5. Others?- Maybe Haskell, if I really want to explore other programming concepts around FP?

This repository stores input files, example output files, and description of the problem which is designed to assist in the evaluation of computational skills of job candidates and prospective MSc/Ph.D. students.

Given a list of genetic variants in compressed Variant Call Format (VCF) files (one file per chromosome) and gene coordinates in compressed GENCODE GTF file, develop a command-line tool which for each variant finds:

1. List of overlapping genes
2. List of genes within +/-200000 base pairs from the variant
3. Nearest gene

• Genetic variants are saved in compressed VCF files with the .vcf.gz suffix in the input/ directory. The description of the VCF format can be found at https://samtools.github.io/hts-specs/. If you will find it useful for your solution, the corresponding index files for fast random access (.tbi suffix) are located in the same directory.
• Gene coordinates are saved in a compressed GENCODE GTF file input/gencode.v38.annotation.gtf.gz. The description of the GENCODE GTF format can be found at https://www.gencodegenes.org/pages/data_format.html.

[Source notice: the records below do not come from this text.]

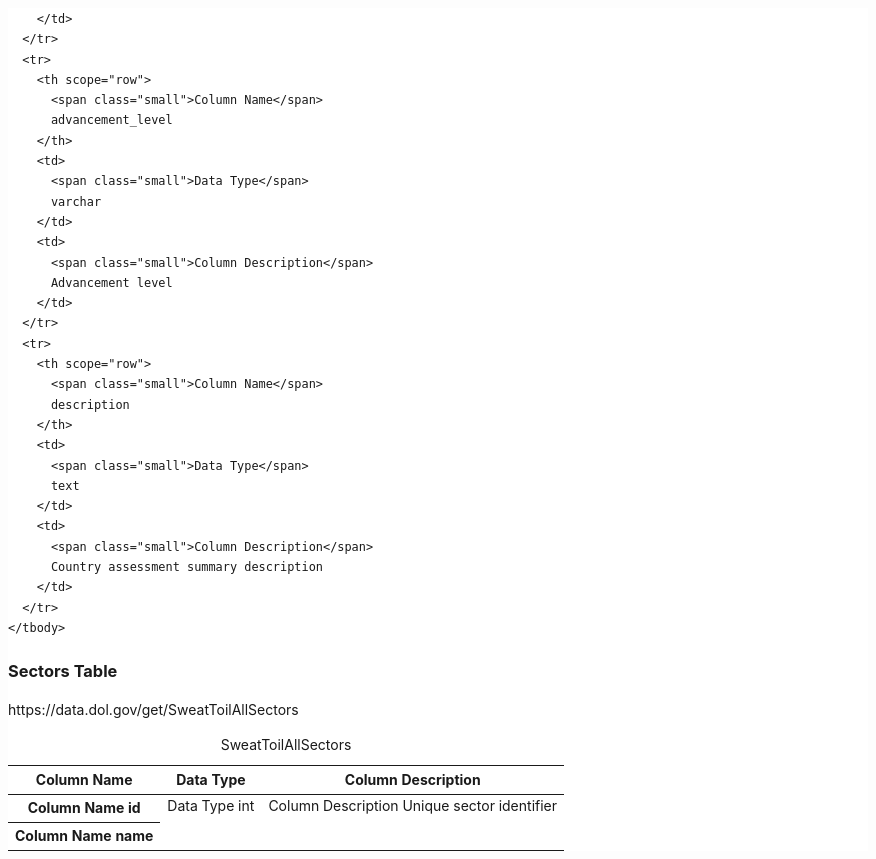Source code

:         </td>
      </tr>
      <tr>
        <th scope="row">
          <span class="small">Column Name</span>
          advancement_level
        </th>
        <td>
          <span class="small">Data Type</span>
          varchar
        </td>
        <td>
          <span class="small">Column Description</span>
          Advancement level
        </td>
      </tr>
      <tr>
        <th scope="row">
          <span class="small">Column Name</span>
          description
        </th>
        <td>
          <span class="small">Data Type</span>
          text
        </td>
        <td>
          <span class="small">Column Description</span>
          Country assessment summary description
        </td>
      </tr>
    </tbody>
  </table>
  <h3 id="sector" tabindex="-1">Sectors Table</h3>
  <div class="force_wrap apiurl">
    <p>https://data.dol.gov/get/SweatToilAllSectors</p>
  </div>
  <table class="accessible responsive" summary="ILAB - Sector">
    <caption>SweatToilAllSectors</caption>
    <thead>
      <tr>
        <th scope="col">Column Name</th>
        <th scope="col">Data Type</th>
        <th scope="col">Column Description</th>
      </tr>
    </thead>
    <tbody>
      <tr>
        <th scope="row">
          <span class="small">Column Name</span>
          id
        </th>
        <td>
          <span class="small">Data Type</span>
          int
        </td>
        <td>
          <span class="small">Column Description</span>
          Unique sector identifier
        </td>
      </tr>
      <tr>
        <th scope="row">
          <span class="small">Column Name</span>
          name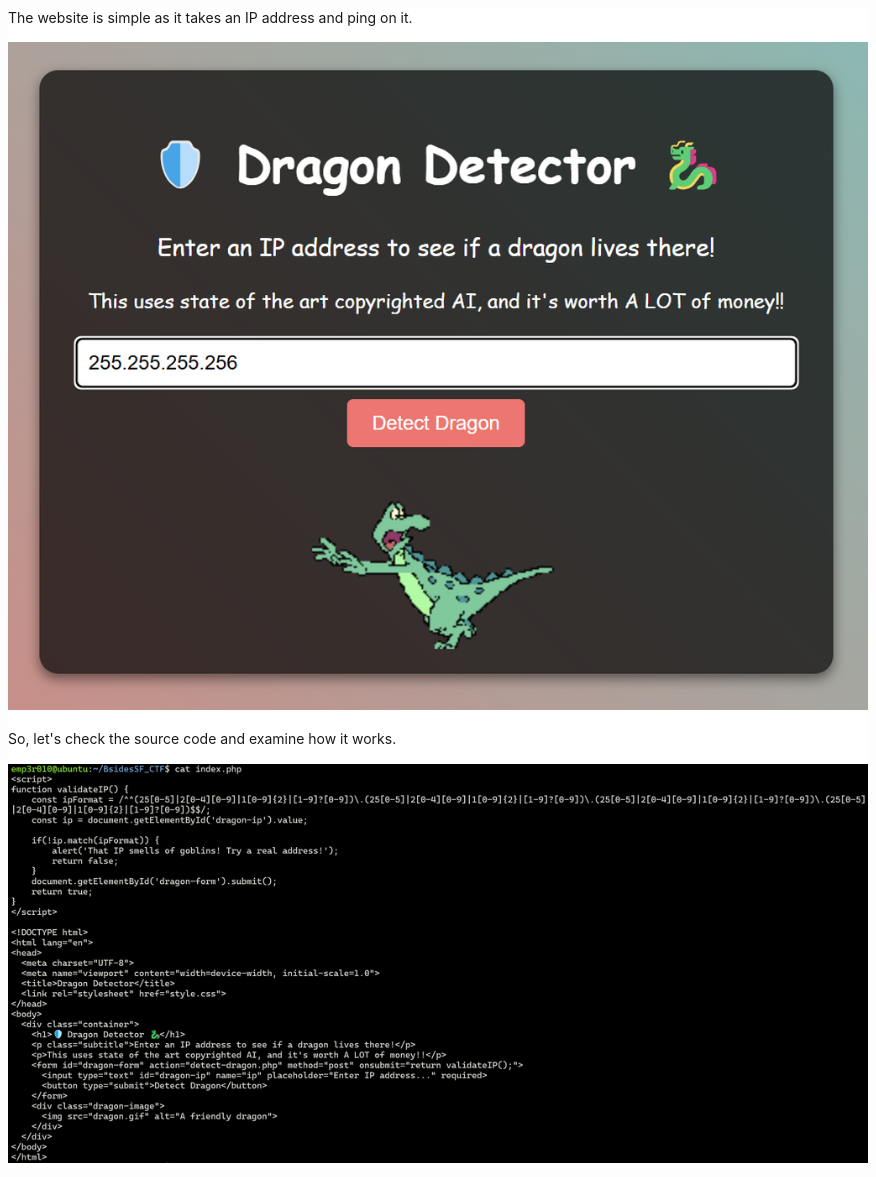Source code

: 
The website is simple as it takes an IP address and ping on it.

![Solution_1.1](/assets/images/ctf_writeups/Bsides_CTF/Solution_1.1.png)

So, let's check the source code and examine how it works.

![Solution_1.6](/assets/images/ctf_writeups/Bsides_CTF/Solution_1.6.png)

The command-line tool must write results to the compressed VCF file. Specifically, for each genetic variant the following key-value pairs must be written into the INFO field:

1. GENES_IN - comma-separated list of identifiers (gene_id key from GENCODE GTF) of overlapping genes. If there are no overlapping genes, the empty value must be denoted with . symbol i.e. GENES_IN=..
2. GENES_200KB - comma-separated list of identifiers (gene_id key from GENCODE GTF) of genes which are within +/-200000 base pairs from the variant. If there are no such genes, the empty value must be denoted with . symbol i.e. GENES_200KB=.. GENES_200KB is a superset of GENES_IN.
3. GENE_NEAREST - identifier (gene_id key from GENCODE GTF) of the nearest gene. If GENE_IN is not empty, then GENE_NEAREST must be empty. Empty value must be denoted with . symbol i.e. GENE_NEAREST=.. An example of the output file can be found in output/example.vcf.gz.

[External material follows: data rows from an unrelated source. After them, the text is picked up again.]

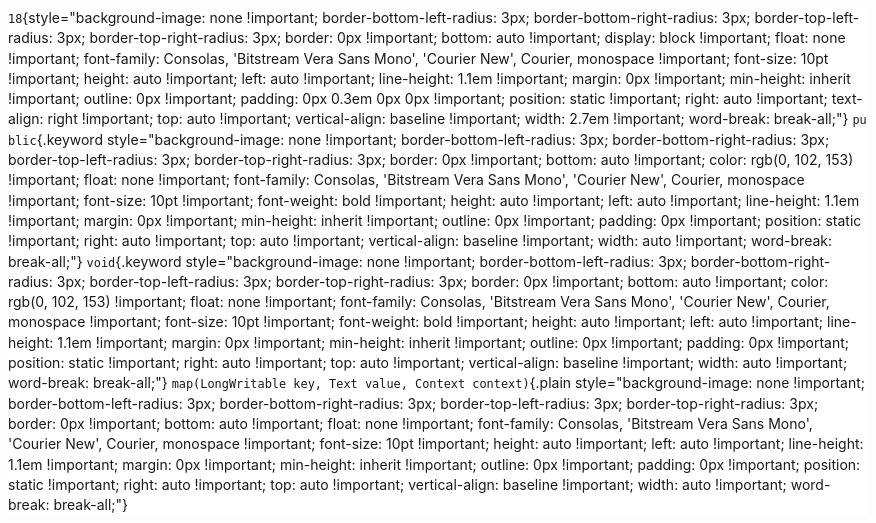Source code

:   `18`{style="background-image: none !important; border-bottom-left-radius: 3px; border-bottom-right-radius: 3px; border-top-left-radius: 3px; border-top-right-radius: 3px; border: 0px !important; bottom: auto !important; display: block !important; float: none !important; font-family: Consolas, 'Bitstream Vera Sans Mono', 'Courier New', Courier, monospace !important; font-size: 10pt !important; height: auto !important; left: auto !important; line-height: 1.1em !important; margin: 0px !important; min-height: inherit !important; outline: 0px !important; padding: 0px 0.3em 0px 0px !important; position: static !important; right: auto !important; text-align: right !important; top: auto !important; vertical-align: baseline !important; width: 2.7em !important; word-break: break-all;"}   `public`{.keyword style="background-image: none !important; border-bottom-left-radius: 3px; border-bottom-right-radius: 3px; border-top-left-radius: 3px; border-top-right-radius: 3px; border: 0px !important; bottom: auto !important; color: rgb(0, 102, 153) !important; float: none !important; font-family: Consolas, 'Bitstream Vera Sans Mono', 'Courier New', Courier, monospace !important; font-size: 10pt !important; font-weight: bold !important; height: auto !important; left: auto !important; line-height: 1.1em !important; margin: 0px !important; min-height: inherit !important; outline: 0px !important; padding: 0px !important; position: static !important; right: auto !important; top: auto !important; vertical-align: baseline !important; width: auto !important; word-break: break-all;"} `void`{.keyword style="background-image: none !important; border-bottom-left-radius: 3px; border-bottom-right-radius: 3px; border-top-left-radius: 3px; border-top-right-radius: 3px; border: 0px !important; bottom: auto !important; color: rgb(0, 102, 153) !important; float: none !important; font-family: Consolas, 'Bitstream Vera Sans Mono', 'Courier New', Courier, monospace !important; font-size: 10pt !important; font-weight: bold !important; height: auto !important; left: auto !important; line-height: 1.1em !important; margin: 0px !important; min-height: inherit !important; outline: 0px !important; padding: 0px !important; position: static !important; right: auto !important; top: auto !important; vertical-align: baseline !important; width: auto !important; word-break: break-all;"} `map(LongWritable key, Text value, Context context)`{.plain style="background-image: none !important; border-bottom-left-radius: 3px; border-bottom-right-radius: 3px; border-top-left-radius: 3px; border-top-right-radius: 3px; border: 0px !important; bottom: auto !important; float: none !important; font-family: Consolas, 'Bitstream Vera Sans Mono', 'Courier New', Courier, monospace !important; font-size: 10pt !important; height: auto !important; left: auto !important; line-height: 1.1em !important; margin: 0px !important; min-height: inherit !important; outline: 0px !important; padding: 0px !important; position: static !important; right: auto !important; top: auto !important; vertical-align: baseline !important; width: auto !important; word-break: break-all;"}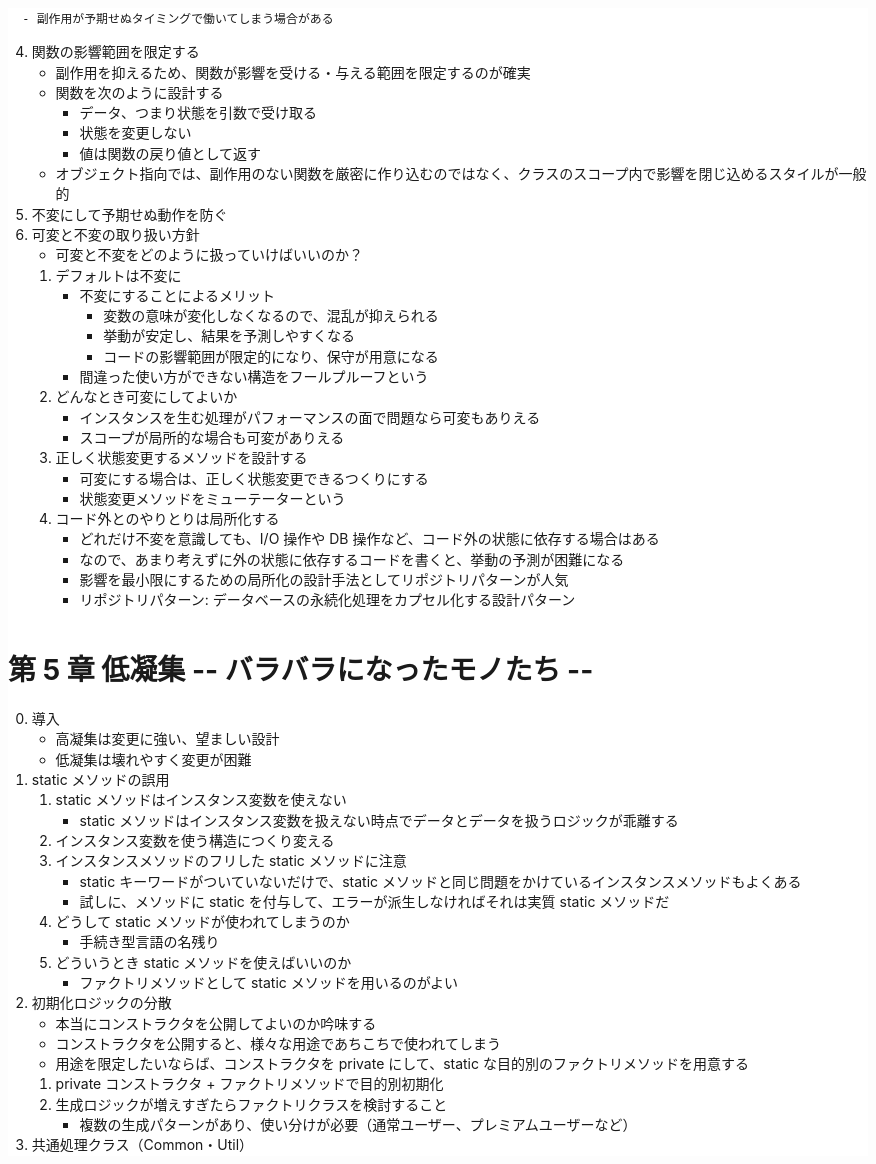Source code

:       - 副作用が予期せぬタイミングで働いてしまう場合がある
   4. 関数の影響範囲を限定する
      - 副作用を抑えるため、関数が影響を受ける・与える範囲を限定するのが確実
      - 関数を次のように設計する
        - データ、つまり状態を引数で受け取る
        - 状態を変更しない
        - 値は関数の戻り値として返す
      - オブジェクト指向では、副作用のない関数を厳密に作り込むのではなく、クラスのスコープ内で影響を閉じ込めるスタイルが一般的
   5. 不変にして予期せぬ動作を防ぐ
3. 可変と不変の取り扱い方針
   - 可変と不変をどのように扱っていけばいいのか？
   1. デフォルトは不変に
      - 不変にすることによるメリット
        - 変数の意味が変化しなくなるので、混乱が抑えられる
        - 挙動が安定し、結果を予測しやすくなる
        - コードの影響範囲が限定的になり、保守が用意になる
      - 間違った使い方ができない構造をフールプルーフという
   2. どんなとき可変にしてよいか
      - インスタンスを生む処理がパフォーマンスの面で問題なら可変もありえる
      - スコープが局所的な場合も可変がありえる
   3. 正しく状態変更するメソッドを設計する
      - 可変にする場合は、正しく状態変更できるつくりにする
      - 状態変更メソッドをミューテーターという
   4. コード外とのやりとりは局所化する
      - どれだけ不変を意識しても、I/O 操作や DB 操作など、コード外の状態に依存する場合はある
      - なので、あまり考えずに外の状態に依存するコードを書くと、挙動の予測が困難になる
      - 影響を最小限にするための局所化の設計手法としてリポジトリパターンが人気
      - リポジトリパターン: データベースの永続化処理をカプセル化する設計パターン

# 第 5 章 低凝集 -- バラバラになったモノたち --

0.  導入
    - 高凝集は変更に強い、望ましい設計
    - 低凝集は壊れやすく変更が困難
1.  static メソッドの誤用
    1. static メソッドはインスタンス変数を使えない
       - static メソッドはインスタンス変数を扱えない時点でデータとデータを扱うロジックが乖離する
    2. インスタンス変数を使う構造につくり変える
    3. インスタンスメソッドのフリした static メソッドに注意
       - static キーワードがついていないだけで、static メソッドと同じ問題をかけているインスタンスメソッドもよくある
       - 試しに、メソッドに static を付与して、エラーが派生しなければそれは実質 static メソッドだ
    4. どうして static メソッドが使われてしまうのか
       - 手続き型言語の名残り
    5. どういうとき static メソッドを使えばいいのか
       - ファクトリメソッドとして static メソッドを用いるのがよい
2.  初期化ロジックの分散
    - 本当にコンストラクタを公開してよいのか吟味する
    - コンストラクタを公開すると、様々な用途であちこちで使われてしまう
    - 用途を限定したいならば、コンストラクタを private にして、static な目的別のファクトリメソッドを用意する
    1. private コンストラクタ + ファクトリメソッドで目的別初期化
    2. 生成ロジックが増えすぎたらファクトリクラスを検討すること
       - 複数の生成パターンがあり、使い分けが必要（通常ユーザー、プレミアムユーザーなど）
3.  共通処理クラス（Common・Util）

To implement this command-line tool you may:

• use any scripting/programming language (or any combination of them) of your choice (e.g. Python, C/C++, Java, Perl, R, shell scripting)
• use any open-source library (e.g. for VCF reading/writing, relevant data structures and etc)

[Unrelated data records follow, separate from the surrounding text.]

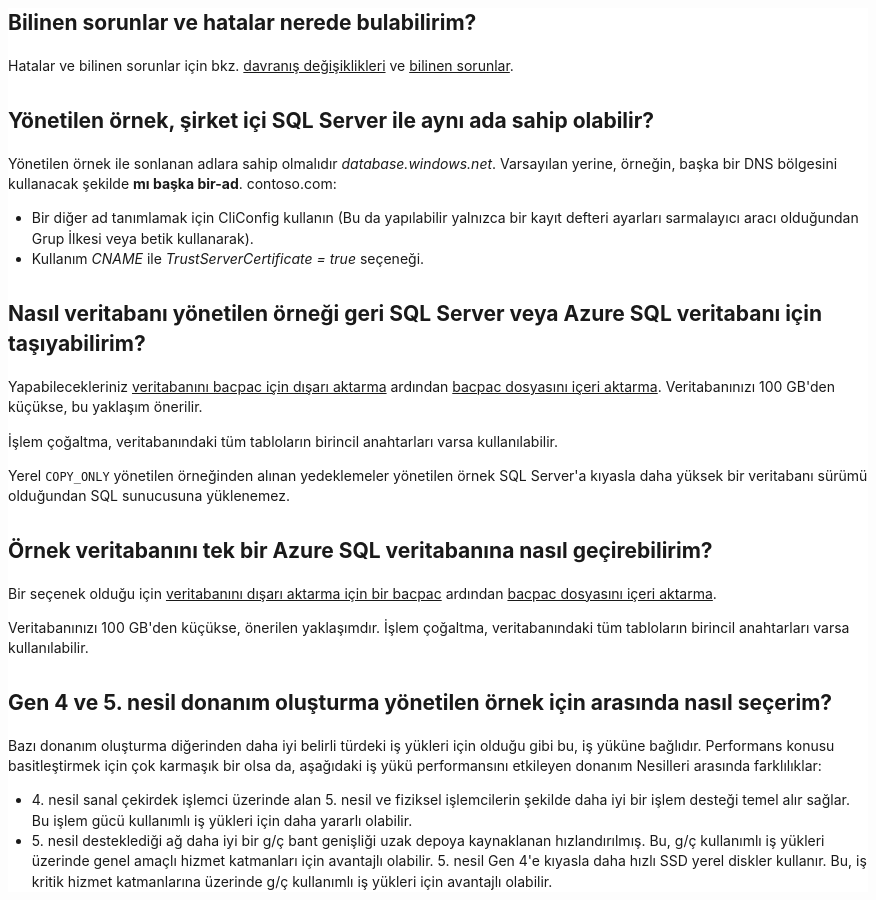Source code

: ## <a name="where-can-i-find-known-issues-and-bugs"></a>Bilinen sorunlar ve hatalar nerede bulabilirim?

Hatalar ve bilinen sorunlar için bkz. [davranış değişiklikleri](sql-database-managed-instance-transact-sql-information.md#Changes) ve [bilinen sorunlar](sql-database-managed-instance-transact-sql-information.md#Issues).


## <a name="can-a-managed-instance-have-the-same-name-as-on-premises-sql-server"></a>Yönetilen örnek, şirket içi SQL Server ile aynı ada sahip olabilir?

Yönetilen örnek ile sonlanan adlara sahip olmalıdır *database.windows.net*. Varsayılan yerine, örneğin, başka bir DNS bölgesini kullanacak şekilde **mı başka bir-ad**. contoso.com: 
- Bir diğer ad tanımlamak için CliConfig kullanın (Bu da yapılabilir yalnızca bir kayıt defteri ayarları sarmalayıcı aracı olduğundan Grup İlkesi veya betik kullanarak).
- Kullanım *CNAME* ile *TrustServerCertificate = true* seçeneği.


## <a name="how-can-i-move-database-from-managed-instance-back-to-sql-server-or-azure-sql-database"></a>Nasıl veritabanı yönetilen örneği geri SQL Server veya Azure SQL veritabanı için taşıyabilirim?

Yapabilecekleriniz [veritabanını bacpac için dışarı aktarma](sql-database-export.md) ardından [bacpac dosyasını içeri aktarma]( sql-database-import.md). Veritabanınızı 100 GB'den küçükse, bu yaklaşım önerilir.

İşlem çoğaltma, veritabanındaki tüm tabloların birincil anahtarları varsa kullanılabilir.

Yerel `COPY_ONLY` yönetilen örneğinden alınan yedeklemeler yönetilen örnek SQL Server'a kıyasla daha yüksek bir veritabanı sürümü olduğundan SQL sunucusuna yüklenemez.

## <a name="how-can-i-migrate-my-instance-database-to-a-single-azure-sql-database"></a>Örnek veritabanını tek bir Azure SQL veritabanına nasıl geçirebilirim?

Bir seçenek olduğu için [veritabanını dışarı aktarma için bir bacpac](sql-database-export.md) ardından [bacpac dosyasını içeri aktarma]( sql-database-import.md). 

Veritabanınızı 100 GB'den küçükse, önerilen yaklaşımdır. İşlem çoğaltma, veritabanındaki tüm tabloların birincil anahtarları varsa kullanılabilir.

## <a name="how-do-i-choose-between-gen-4-and-gen-5-hardware-generation-for-managed-instance"></a>Gen 4 ve 5. nesil donanım oluşturma yönetilen örnek için arasında nasıl seçerim?

Bazı donanım oluşturma diğerinden daha iyi belirli türdeki iş yükleri için olduğu gibi bu, iş yüküne bağlıdır. Performans konusu basitleştirmek için çok karmaşık bir olsa da, aşağıdaki iş yükü performansını etkileyen donanım Nesilleri arasında farklılıklar:
- 4\. nesil sanal çekirdek işlemci üzerinde alan 5. nesil ve fiziksel işlemcilerin şekilde daha iyi bir işlem desteği temel alır sağlar. Bu işlem gücü kullanımlı iş yükleri için daha yararlı olabilir.
- 5\. nesil desteklediği ağ daha iyi bir g/ç bant genişliği uzak depoya kaynaklanan hızlandırılmış. Bu, g/ç kullanımlı iş yükleri üzerinde genel amaçlı hizmet katmanları için avantajlı olabilir. 5\. nesil Gen 4'e kıyasla daha hızlı SSD yerel diskler kullanır. Bu, iş kritik hizmet katmanlarına üzerinde g/ç kullanımlı iş yükleri için avantajlı olabilir.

Please, send us a single compressed archive which includes:

1. README. It should provide: (a) a list of all open-source software tools (and their versions) which were used; (b) any additional requirements for the operating system and/or system libraries; (c) any compilation instructions if such exists (d) detailed step-by-step description on how to run the tool.
2. Source of your scripts/code. Please include detailed comments in your source code. This will help us better understand your code.

Don't send VCF output files!

The following will be evaluated:

1. The tool can be easily installed and run.
2. The tool uses data structures and algorithms adequate for the problem i.e. ensure reasonable running time and memory usage.
3. All requested INFO fields are present in the final output VCF files.
4. Values in the requested INFO fields in the final output VCF files are correct.